For Lewis, Christian values are under attack across Canada. When it comes to education policy, she uses a series of dog whistles to the religious right that will be familiar to American readers:
We need to do something about [education], because our children are being indoctrinated. They’re not learning reading, writing, and arithmetic, like when we were in school.
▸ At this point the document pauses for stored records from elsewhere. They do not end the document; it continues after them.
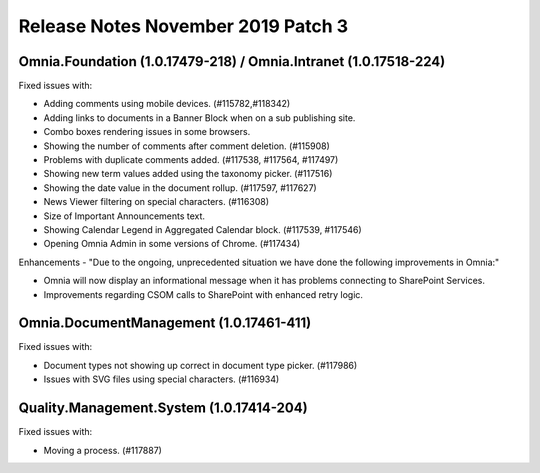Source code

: Release Notes November 2019 Patch 3
========================================

Omnia.Foundation (1.0.17479-218) / Omnia.Intranet (1.0.17518-224)
-------------------------------------------------------------

Fixed issues with:


- Adding comments using mobile devices. (#115782,#118342)
- Adding links to documents in a Banner Block when on a sub publishing site. 
- Combo boxes rendering issues in some browsers.
- Showing the number of comments after comment deletion. (#115908)
- Problems with duplicate comments added. (#117538, #117564, #117497)
- Showing new term values added using the taxonomy picker. (#117516)
- Showing the date value in the document rollup. (#117597, #117627)
- News Viewer filtering on special characters. (#116308)
- Size of Important Announcements text. 
- Showing Calendar Legend in Aggregated Calendar block. (#117539, #117546)
- Opening Omnia Admin in some versions of Chrome. (#117434)



Enhancements - "Due to the ongoing, unprecedented situation we have done the following improvements in Omnia:"

- Omnia will now display an informational message when it has problems connecting to SharePoint Services.
- Improvements regarding CSOM calls to SharePoint with enhanced retry logic.



Omnia.DocumentManagement (1.0.17461-411)
----------------------------------------

Fixed issues with:

- Document types not showing up correct in document type picker. (#117986)
- Issues with SVG files using special characters. (#116934)


Quality.Management.System (1.0.17414-204)
----------------------------------------

Fixed issues with:

- Moving a process. (#117887)
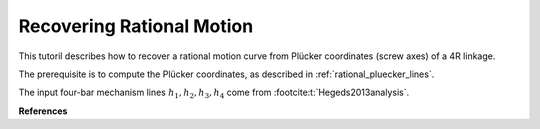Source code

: .. _recovering_rational_motion:

Recovering Rational Motion
==========================

This tutoril describes how to recover a rational motion curve
from Plücker coordinates (screw axes) of a 4R linkage.

The prerequisite is to compute the Plücker coordinates,
as described in :ref:`rational_pluecker_lines`.

The input four-bar mechanism lines :math:`h_1, h_2, h_3, h_4`
come from :footcite:t:`Hegeds2013analysis`.


.. testcode::

    h1 = DualQuaternion.as_rational([0, 1, 0, 0, 0, 0, 0, 0])
    h2 = DualQuaternion.as_rational([0, 0, 1, 0, 0, 9, 0, -9])
    h3 = DualQuaternion.as_rational([0, (-1,3), (-2,3), (2,3), 0, -4, 4, 2])
    h4 = DualQuaternion.as_rational([0, (2,3), (1,3), (2,3), 0, 5, 4, -7])

    t1, t2, t3, t4, u, t = sp.symbols('t1 t2 t3 t4 u t')
    t_dq = DualQuaternion.as_rational([t, 0, 0, 0, 0, 0, 0, 0])
    t1_dq = DualQuaternion.as_rational([t1, 0, 0, 0, 0, 0, 0, 0])
    t2_dq = DualQuaternion.as_rational([t2, 0, 0, 0, 0, 0, 0, 0])
    t3_dq = DualQuaternion.as_rational([t3, 0, 0, 0, 0, 0, 0, 0])
    t4_dq = DualQuaternion.as_rational([t4, 0, 0, 0, 0, 0, 0, 0])

    eqs_org = (t1_dq - h1) * (t2_dq - h2) * (t3_dq - h3) * (t4_dq - h4)
    eqs = (t1_dq - h1) * (t2_dq - h2) * (t3_dq - h3) * (t4_dq - h4)
    eqs[0] = sp.expand(eqs[0]*u - 1)

    eqs_list = list(eqs.array())
    eqs_list = [sp.expand(el) for el in eqs_list]

    gb1 = sp.groebner(eqs_list, t1, t2, u, t3, t4, order='grevlex')

    egb = [T for T in gb1 if u not in T.free_symbols]
    configcurve = list(sp.linsolve(egb, [t2, t3, t4]))

    # neweq = [sp.simplify(eq.subs([(t2, configcurve[0][0]),
    #                               (t3, configcurve[0][1]),
    #                               (t4, configcurve[0][2])])) for eq in eqs_org]
    #
    # # check sympy zeros except first eq of neweq
    # if not all(sp.simplify(eq.subs(t1, t)) == 0 for eq in neweq[1:]):
    #     raise ValueError("Something went wrong, not all equations are zero after substitution")

    t2_res = DualQuaternion.as_rational([configcurve[0][0].subs(t1,t), 0, 0, 0, 0, 0, 0, 0])

    c = (t_dq - h1) * (t2_res - h2)
    c = RationalCurve([sp.Poly(eq, t) for eq in c.array()])

    m = RationalMechanism(c.factorize())

    p = Plotter(mechanism=m, arrows_length=0.025)

    p.show()


.. testcleanup::

    del DualQuaternion, RationalCurve, RationalMechanism, Plotter
    del h1, h2, h3, h4
    del t1, t2, t3, t4, u, t
    del t_dq, t1_dq, t2_dq, t3_dq, t4_dq
    del eqs_org, eqs, eqs_list
    del gb1, egb, configcurve
    del t2_res, c, m, p


**References**

.. footbibliography::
They are learning ideology and most likely the ideology of the dominant political group. What we need . . . is a parental rights legislation that will support parents raising their children in accordance with their values and not values imposed upon them by their government.
At an event in Calgary, I asked her to what extent faith should play a role in the public square. She responded with an evasion that is unobjectionable in isolation: “I think it’s important that people be able to practice their faith without government interference.” But her ringing endorsement from the Campaign Life Coalition suggests that protecting religious people from government persecution is not the sum total of her motivations.
While the religious right is not the dominant force in Canadian Conservative politics it is in the Republican Party, it still holds influence. With a ranked ballot, Lewis is poised to serve as a kingmaker if Poilievre doesn’t win outright on the first ballot.
That is a big “if.” The intense enthusiasm Poilievre is drumming up makes it look like this race is his to lose. Although his solutions will only make matters worse for the middle and working classes, Poilievre is articulating the real material concerns of many Canadians. A Poilievre-led Conservative Party should be of tremendous concern to Canada’s slumbering left.